● ACTIVITY:
Set down the entries exactly. No line may differ from its source.

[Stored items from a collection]
::::::::

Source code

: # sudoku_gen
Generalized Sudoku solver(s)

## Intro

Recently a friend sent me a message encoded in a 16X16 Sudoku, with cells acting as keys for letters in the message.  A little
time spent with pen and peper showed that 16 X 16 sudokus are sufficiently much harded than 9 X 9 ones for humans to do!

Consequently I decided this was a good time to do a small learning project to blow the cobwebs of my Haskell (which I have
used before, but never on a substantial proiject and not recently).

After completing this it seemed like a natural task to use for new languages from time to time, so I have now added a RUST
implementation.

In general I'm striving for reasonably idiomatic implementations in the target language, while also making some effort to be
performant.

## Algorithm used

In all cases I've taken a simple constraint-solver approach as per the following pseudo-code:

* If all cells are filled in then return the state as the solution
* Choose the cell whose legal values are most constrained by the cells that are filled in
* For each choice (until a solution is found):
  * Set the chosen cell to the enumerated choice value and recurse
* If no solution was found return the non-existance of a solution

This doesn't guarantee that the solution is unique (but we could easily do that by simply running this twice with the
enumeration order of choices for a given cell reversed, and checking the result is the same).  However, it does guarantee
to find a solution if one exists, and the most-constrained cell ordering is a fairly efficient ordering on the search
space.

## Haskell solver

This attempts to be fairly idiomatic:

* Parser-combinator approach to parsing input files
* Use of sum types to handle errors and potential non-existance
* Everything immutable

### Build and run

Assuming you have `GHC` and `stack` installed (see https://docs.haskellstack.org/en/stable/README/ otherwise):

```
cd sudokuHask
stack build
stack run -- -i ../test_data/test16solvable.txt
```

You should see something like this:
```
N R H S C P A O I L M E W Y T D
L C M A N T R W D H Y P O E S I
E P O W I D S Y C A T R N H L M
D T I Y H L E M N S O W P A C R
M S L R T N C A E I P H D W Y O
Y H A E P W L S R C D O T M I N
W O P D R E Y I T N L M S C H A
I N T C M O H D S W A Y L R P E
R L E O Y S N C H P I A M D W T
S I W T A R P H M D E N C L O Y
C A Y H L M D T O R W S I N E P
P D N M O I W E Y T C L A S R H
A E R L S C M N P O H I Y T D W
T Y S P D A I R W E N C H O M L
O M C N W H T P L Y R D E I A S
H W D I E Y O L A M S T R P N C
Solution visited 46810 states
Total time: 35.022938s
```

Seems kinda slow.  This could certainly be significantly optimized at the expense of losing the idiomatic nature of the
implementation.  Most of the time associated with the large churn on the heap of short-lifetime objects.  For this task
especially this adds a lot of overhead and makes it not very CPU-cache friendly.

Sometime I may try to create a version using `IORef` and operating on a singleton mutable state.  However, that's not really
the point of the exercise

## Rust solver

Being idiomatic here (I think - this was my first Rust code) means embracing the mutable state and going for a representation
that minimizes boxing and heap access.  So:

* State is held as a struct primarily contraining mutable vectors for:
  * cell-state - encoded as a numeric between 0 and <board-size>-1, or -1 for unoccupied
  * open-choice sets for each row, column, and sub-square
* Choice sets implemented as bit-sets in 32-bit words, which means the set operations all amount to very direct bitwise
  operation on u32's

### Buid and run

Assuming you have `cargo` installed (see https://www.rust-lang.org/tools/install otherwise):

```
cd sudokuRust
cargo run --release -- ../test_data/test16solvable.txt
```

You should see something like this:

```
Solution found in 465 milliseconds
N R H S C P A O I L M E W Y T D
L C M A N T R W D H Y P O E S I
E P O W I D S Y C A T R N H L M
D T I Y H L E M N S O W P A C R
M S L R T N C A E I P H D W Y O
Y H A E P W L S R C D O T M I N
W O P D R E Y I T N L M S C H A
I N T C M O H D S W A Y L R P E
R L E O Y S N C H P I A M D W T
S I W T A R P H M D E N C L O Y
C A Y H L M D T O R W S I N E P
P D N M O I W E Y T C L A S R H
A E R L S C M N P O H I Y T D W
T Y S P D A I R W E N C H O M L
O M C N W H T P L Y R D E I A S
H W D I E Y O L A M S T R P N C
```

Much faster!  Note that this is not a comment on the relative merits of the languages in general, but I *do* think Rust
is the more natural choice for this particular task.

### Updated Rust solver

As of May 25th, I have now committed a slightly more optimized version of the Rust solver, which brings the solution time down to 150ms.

::::::::

● WRITTEN RESPONSE:
Source code

: # sudoku_gen
Generalized Sudoku solver(s)

## Intro

Recently a friend sent me a message encoded in a 16X16 Sudoku, with cells acting as keys for letters in the message.  A little
time spent with pen and peper showed that 16 X 16 sudokus are sufficiently much harded than 9 X 9 ones for humans to do!

Consequently I decided this was a good time to do a small learning project to blow the cobwebs of my Haskell (which I have
used before, but never on a substantial proiject and not recently).

After completing this it seemed like a natural task to use for new languages from time to time, so I have now added a RUST
implementation.

In general I'm striving for reasonably idiomatic implementations in the target language, while also making some effort to be
performant.

## Algorithm used

In all cases I've taken a simple constraint-solver approach as per the following pseudo-code:

* If all cells are filled in then return the state as the solution
* Choose the cell whose legal values are most constrained by the cells that are filled in
* For each choice (until a solution is found):
  * Set the chosen cell to the enumerated choice value and recurse
* If no solution was found return the non-existance of a solution

This doesn't guarantee that the solution is unique (but we could easily do that by simply running this twice with the
enumeration order of choices for a given cell reversed, and checking the result is the same).  However, it does guarantee
to find a solution if one exists, and the most-constrained cell ordering is a fairly efficient ordering on the search
space.

## Haskell solver

This attempts to be fairly idiomatic:

* Parser-combinator approach to parsing input files
* Use of sum types to handle errors and potential non-existance
* Everything immutable

### Build and run

Assuming you have `GHC` and `stack` installed (see https://docs.haskellstack.org/en/stable/README/ otherwise):

```
cd sudokuHask
stack build
stack run -- -i ../test_data/test16solvable.txt
```

You should see something like this:
```
N R H S C P A O I L M E W Y T D
L C M A N T R W D H Y P O E S I
E P O W I D S Y C A T R N H L M
D T I Y H L E M N S O W P A C R
M S L R T N C A E I P H D W Y O
Y H A E P W L S R C D O T M I N
W O P D R E Y I T N L M S C H A
I N T C M O H D S W A Y L R P E
R L E O Y S N C H P I A M D W T
S I W T A R P H M D E N C L O Y
C A Y H L M D T O R W S I N E P
P D N M O I W E Y T C L A S R H
A E R L S C M N P O H I Y T D W
T Y S P D A I R W E N C H O M L
O M C N W H T P L Y R D E I A S
H W D I E Y O L A M S T R P N C
Solution visited 46810 states
Total time: 35.022938s
```

Seems kinda slow.  This could certainly be significantly optimized at the expense of losing the idiomatic nature of the
implementation.  Most of the time associated with the large churn on the heap of short-lifetime objects.  For this task
especially this adds a lot of overhead and makes it not very CPU-cache friendly.

Sometime I may try to create a version using `IORef` and operating on a singleton mutable state.  However, that's not really
the point of the exercise

## Rust solver

Being idiomatic here (I think - this was my first Rust code) means embracing the mutable state and going for a representation
that minimizes boxing and heap access.  So:

* State is held as a struct primarily contraining mutable vectors for:
  * cell-state - encoded as a numeric between 0 and <board-size>-1, or -1 for unoccupied
  * open-choice sets for each row, column, and sub-square
* Choice sets implemented as bit-sets in 32-bit words, which means the set operations all amount to very direct bitwise
  operation on u32's

### Buid and run

Assuming you have `cargo` installed (see https://www.rust-lang.org/tools/install otherwise):

```
cd sudokuRust
cargo run --release -- ../test_data/test16solvable.txt
```

You should see something like this:

```
Solution found in 465 milliseconds
N R H S C P A O I L M E W Y T D
L C M A N T R W D H Y P O E S I
E P O W I D S Y C A T R N H L M
D T I Y H L E M N S O W P A C R
M S L R T N C A E I P H D W Y O
Y H A E P W L S R C D O T M I N
W O P D R E Y I T N L M S C H A
I N T C M O H D S W A Y L R P E
R L E O Y S N C H P I A M D W T
S I W T A R P H M D E N C L O Y
C A Y H L M D T O R W S I N E P
P D N M O I W E Y T C L A S R H
A E R L S C M N P O H I Y T D W
T Y S P D A I R W E N C H O M L
O M C N W H T P L Y R D E I A S
H W D I E Y O L A M S T R P N C
```

Much faster!  Note that this is not a comment on the relative merits of the languages in general, but I *do* think Rust
is the more natural choice for this particular task.

### Updated Rust solver

As of May 25th, I have now committed a slightly more optimized version of the Rust solver, which brings the solution time down to 150ms.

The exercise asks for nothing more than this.